A former judo champ who campaigned on a "Mongolia first" platform has won the country's presidential election. Khaltmaa Battulga's campaign found fertile ground in a country with an ailing economy.

Wahlen Mongolia (Reuters/B.Rentsendorj)

Battulga is poised to be Mongolia's next president

A populist businessman and judo celebrity has won a bitter election in Mongolia, according to voter data provided by the General Election Commission on Saturday.

Khaltmaa Battulga, of the opposition Democratic Party, had secured 50.6 percent of the vote in the run-off election. The vote tally is not yet final, but Battulga appeared to have an insurmountable lead over Miyegombo Enkhbold of the ruling Mongolian People's Party. Enkhbold had just 41.2 percent.

polling booth in Mongolia

Voter turnout was just over 60 percent

Only overseas ballots remain to be counted.

The vote was seen as a referendum on the government's economic recovery plans and the role of southern neighbor China in the resource-rich country known as the birthplace of Mongol emperor Genghis Khan.

The land-locked country, wedged between China and Russia, has been an oasis of democratic governance since the collapse of communism nearly 30 years ago. But politics in the country of 3 million people have grown increasingly acrimonious, and complex, amid a difficult economy and corruption scandals among the political elite.

Political mudslinging

The election was marred by political mudslinging from all sides and the public perception that none of the candidates are desirable, according to Luvsanvandan Sumati, the head of the Sant Maral Foundation, a polling group.

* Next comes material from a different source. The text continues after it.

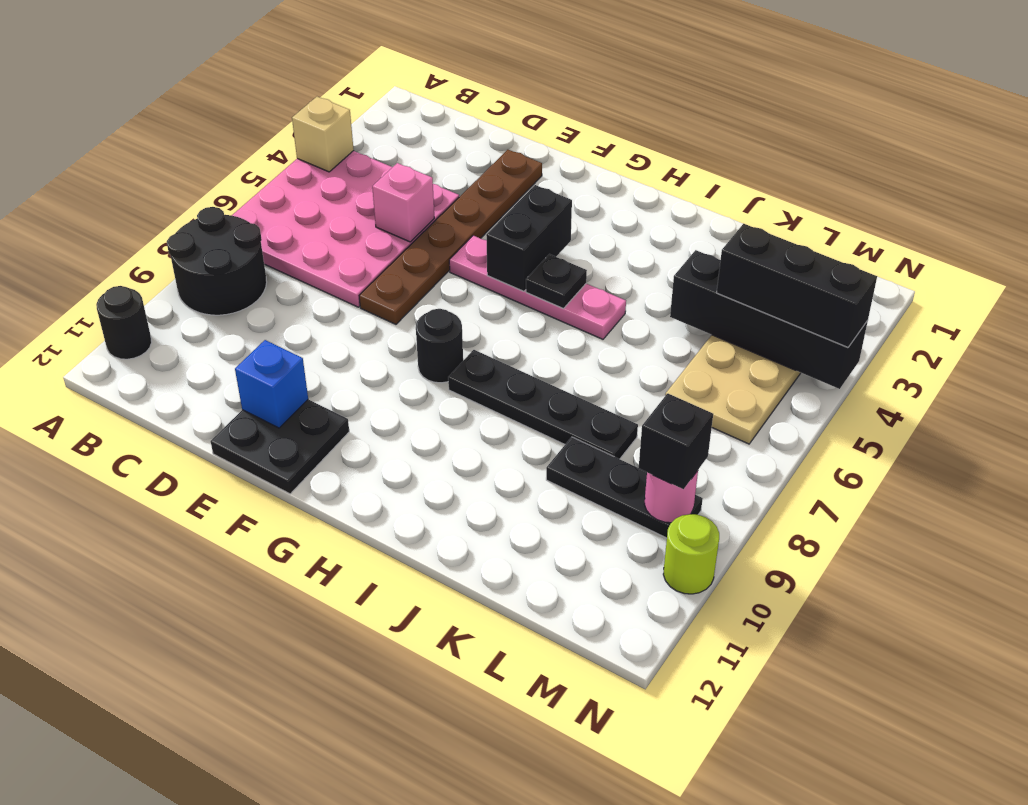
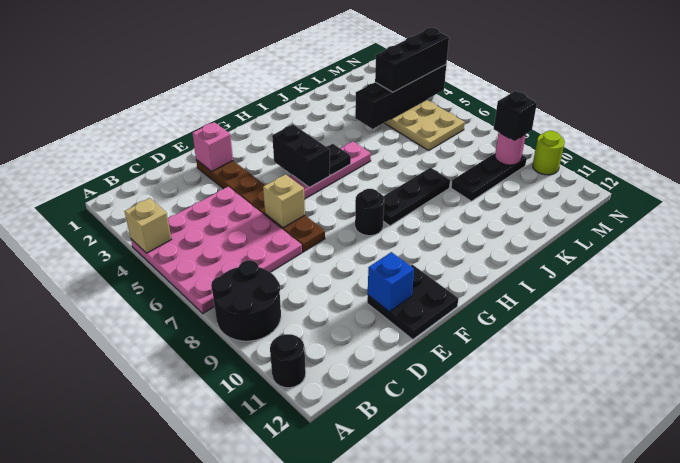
pink 1x1 brick [372,163,434,242] -> pink 1x1 brick moved to [192,122,233,171]
none -> tan 1x1 brick [263,174,305,228]
black 1x4 plate [448,350,638,459] -> black 1x3 plate [383,168,450,226]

"The worst election in Mongolian history," said Sumati.

Battulga campaigned on a "Mongolia First" platform, taking a populist page from US President Donald Trump. He pledged to be "a patriotic president" seeking "equal cooperation" with neighbors like China.

Some investors are wary of a Battulga presidency because of his calls for more state control of some mines and his suspicions of China, Mongolia's main trade partner.

Despite past protests, he has said he will support plans to build a key railway to China from the enormous Tavan Tolgoi coal mine and has praised China's Belt and Road pan-Asian infrastructure initiative.

"He may push projects that are politically motivated but not economically justified," said a Mongolia-focused institutional investor who asked not to be named.

Battulga rose to fame as a Mongolian wrestler. His businesses include a hotel, a Genghis Khan-themed amusement park, and food companies for baked goods and meats.

The run-off election became necessary after the June 26 vote failed to result in an outright winner.